In 2018, Tiley pledged to eventually raise the prize money from its figure of Aus $55m to Aus $100m, which would put the Australian Open above the other three grand slams. (This year, it is Aus $75m.) The players love Melbourne’s restaurants, they love the climate and everything about it. The facilities, vastly improved over the past decade, are second to none, including three covered courts as well as outstanding gym and recovery rooms.
But as Novak Djokovic sits in his quarantine hotel in Melbourne, awaiting Monday’s appeal against the rejection of his visa – for not providing sufficient evidence that he merited an exemption from the country’s Covid-19 vaccine mandate – things don’t quite seem quite so happy any more.
While the Happy Slam has been enjoyable for players to play and for journalists, broadcasters and fans to attend, things have changed.

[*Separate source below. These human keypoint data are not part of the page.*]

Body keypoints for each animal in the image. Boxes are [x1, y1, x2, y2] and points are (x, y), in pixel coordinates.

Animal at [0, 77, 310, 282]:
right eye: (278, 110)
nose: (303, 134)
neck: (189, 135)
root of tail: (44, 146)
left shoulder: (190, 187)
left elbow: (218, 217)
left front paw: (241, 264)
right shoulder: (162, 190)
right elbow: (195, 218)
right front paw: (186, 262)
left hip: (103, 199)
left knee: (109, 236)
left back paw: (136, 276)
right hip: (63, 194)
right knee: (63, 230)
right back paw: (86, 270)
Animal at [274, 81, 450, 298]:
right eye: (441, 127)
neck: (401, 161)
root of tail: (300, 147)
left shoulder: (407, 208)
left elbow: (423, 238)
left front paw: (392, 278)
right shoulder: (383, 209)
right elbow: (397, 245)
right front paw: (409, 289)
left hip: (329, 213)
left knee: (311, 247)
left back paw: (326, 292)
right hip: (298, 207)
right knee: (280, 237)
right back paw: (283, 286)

Rose-tinted glasses may be in play here, but many who covered the event in the 1980s and 1990s will tell you how officials have been more officious, how flexibility has been replaced by rigidity. Rules are rules.
It has hardly been without its share of controversy. In the past 16 years, the Australian Open has endured at least two strike threats (with Djokovic as a key figure) as well as failed drug tests, natural disasters, homophobia and match-fixing.
In 2005, the buildup was dominated by a drugs scandal, sparked by the Belgian sports minister, Claude Eerdekens, who announced that women’s US Open champion at the time, Svetlana Kuznetsova, had tested positive for ephedrine at an exhibition event in Belgium.
Journalists landing in Melbourne joined local reporters in chasing the story for three days and though the Russian, who said she had been prescribed a cold remedy that might have caused the failed test, escaped a sanction because ephedrine was only banned in competition, it set things off on a dark note.
The Australian Open’s slot in the calendar, held in the second half of January, may be one reason why it attracts controversy. By the time players arrive it is more than four months since the end of the US Open, the last time they have all been in the same place. The ATP and WTA hold player meetings on the eve of the event and that timing can often lead to explosive moments.
In 2012, tensions were high at the US Open over prize money, in particular the percentage of revenue that was given to players. A strike threat – aimed at the 2013 Australian Open – was averted after Federer and Djokovic led the negotiations with the grand slam tournaments.
In 2018, the threat of a strike reared its head again, this time in Australia, when Djokovic led calls for a vast increase in prize money. The Serb said he wanted to spread the wealth further down the rankings, while he also threatened to form a breakaway union to have an independent body that represents players alone.
The threat was averted when Tiley promised to increase the prize money. Djokovic later followed through with the formation of the Professional Tennis Players Association (PTPA) in September 2020, though it remains in its formative stages.
Even Australia’s heroes have not always helped. Margaret Court, a legend of Australian tennis on the court and the holder of a record 24 singles grand slam titles, has long been a polarising figure thanks to her vocal stance against gay rights. Her name still adorns the Margaret Court Arena but in 2018 there was an embarrassing moment for Tennis Australia when Billie Jean King, invited to Melbourne to receive the inaugural Australian Open woman of the year award, said Court’s name should be removed.
“It’s really important if you’re going to have a name on anything that you’re hospitable, you’re inclusive, that you open your arms to everyone who comes to a public facility,” she said, as it slowly dawned on Tennis Australia officials what might be about to go down.
“I was fine until lately when she said so many derogatory things about my community, about the LBGT. That really went deep in my heart and soul. I don’t think she should have [her name on it] any more.”
In 2016, a match-fixing scandal broke on the eve of the event. In 2020, devastating bushfires threatened the Australian Open before clearing just in time and last year, the event was held in a pandemic thanks to incredible efforts from all concerned.
As Djokovic awaits his fate, he may just wonder what happened to the Happy Slam.